Yesterday I was speaking with a client who worried that an initiative we had begun together was heading towards the estuary of action – a long term visioning processes where lots of things are said and very little is done. “We’ve done that before,” she said. Nobody likes that. I wracked my brain to see where it was that I had led this group to believe that this is what we were doing. We had done a World Cafe to check into some possibilities for the organization and we had done a short Open Space to initiatie some experimental actions. We had learned a little about the organization from these two gatherings, and we were, at least in my mind, fully entered into a participatory action learning cycle, working with emergent ideas, within several well established constraints. I was surprised to hear the fear spoken that what we were doing was “visioning.”
Then I realized that what we were dealing with was an entrained pattern. People within this organization associated dialogue with visioning, and the results of dialogue with a mass of post-it notes and flip charts that never get typed up, and action that never comes of it. Likewise, it turns out that the associated planning with a process that begins with a vision, and then costs out a plan and takes that plan to a decision making body which then rules on whether the project can proceed, by allocating resources. Both of these views are old thinking, rigid patterns that lock participants in a linear view of action that looks like this:
The truth is that I had been viewing the process as an action learning cycle:


So now that we are a little clearer on this, there was a distinct relaxation among the group. We are heading into some uncharted territory and it is too early to nail down concrete plans about what to do and likewise simply visioning doesn’t take us anywhere either.
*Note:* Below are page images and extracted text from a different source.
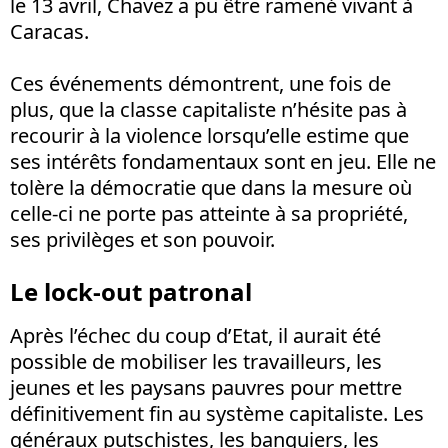
le 13 avril, Chavez a pu être ramené vivant à
Caracas.
Ces événements démontrent, une fois de
plus, que la classe capitaliste n’hésite pas à
recourir à la violence lorsqu’elle estime que
ses intérêts fondamentaux sont en jeu. Elle ne
tolère la démocratie que dans la mesure où
celle-ci ne porte pas atteinte à sa propriété,
ses privilèges et son pouvoir.
Le lock-out patronal
Après l’échec du coup d’Etat, il aurait été
possible de mobiliser les travailleurs, les
jeunes et les paysans pauvres pour mettre
définitivement fin au système capitaliste. Les
généraux putschistes, les banquiers, les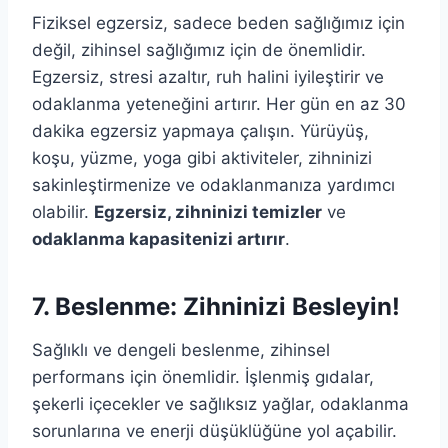
Fiziksel egzersiz, sadece beden sağlığımız için
değil, zihinsel sağlığımız için de önemlidir.
Egzersiz, stresi azaltır, ruh halini iyileştirir ve
odaklanma yeteneğini artırır. Her gün en az 30
dakika egzersiz yapmaya çalışın. Yürüyüş,
koşu, yüzme, yoga gibi aktiviteler, zihninizi
sakinleştirmenize ve odaklanmanıza yardımcı
olabilir.
Egzersiz, zihninizi temizler
ve
odaklanma kapasitenizi artırır
.
7. Beslenme: Zihninizi Besleyin!
Sağlıklı ve dengeli beslenme, zihinsel
performans için önemlidir. İşlenmiş gıdalar,
şekerli içecekler ve sağlıksız yağlar, odaklanma
sorunlarına ve enerji düşüklüğüne yol açabilir.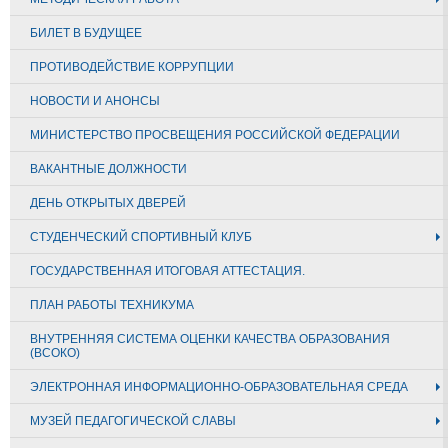
БИЛЕТ В БУДУЩЕЕ
ПРОТИВОДЕЙСТВИЕ КОРРУПЦИИ
НОВОСТИ И АНОНСЫ
МИНИСТЕРСТВО ПРОСВЕЩЕНИЯ РОССИЙСКОЙ ФЕДЕРАЦИИ
ВАКАНТНЫЕ ДОЛЖНОСТИ
ДЕНЬ ОТКРЫТЫХ ДВЕРЕЙ
СТУДЕНЧЕСКИЙ СПОРТИВНЫЙ КЛУБ
ГОСУДАРСТВЕННАЯ ИТОГОВАЯ АТТЕСТАЦИЯ.
ПЛАН РАБОТЫ ТЕХНИКУМА
ВНУТРЕННЯЯ СИСТЕМА ОЦЕНКИ КАЧЕСТВА ОБРАЗОВАНИЯ
(ВСОКО)
ЭЛЕКТРОННАЯ ИНФОРМАЦИОННО-ОБРАЗОВАТЕЛЬНАЯ СРЕДА
МУЗЕЙ ПЕДАГОГИЧЕСКОЙ СЛАВЫ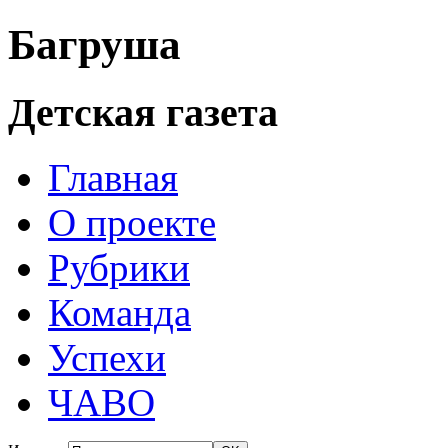
Багруша
Детская газета
Главная
О проекте
Рубрики
Команда
Успехи
ЧАВО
Instead, we are harvesting some of the rich sense of community that exists, opening some space for a little leadership, inviting passion and responsibility and making small starts, The small starts are confirming some of what we suspected about how the organization works, which is good news, because we are developing a pattern of action together that will help us all as we move forward to do bigger things with more extensive resource implications. This is the proper role of vision and planning in emergent and participatory processes – gentle, developmental, reflective and active.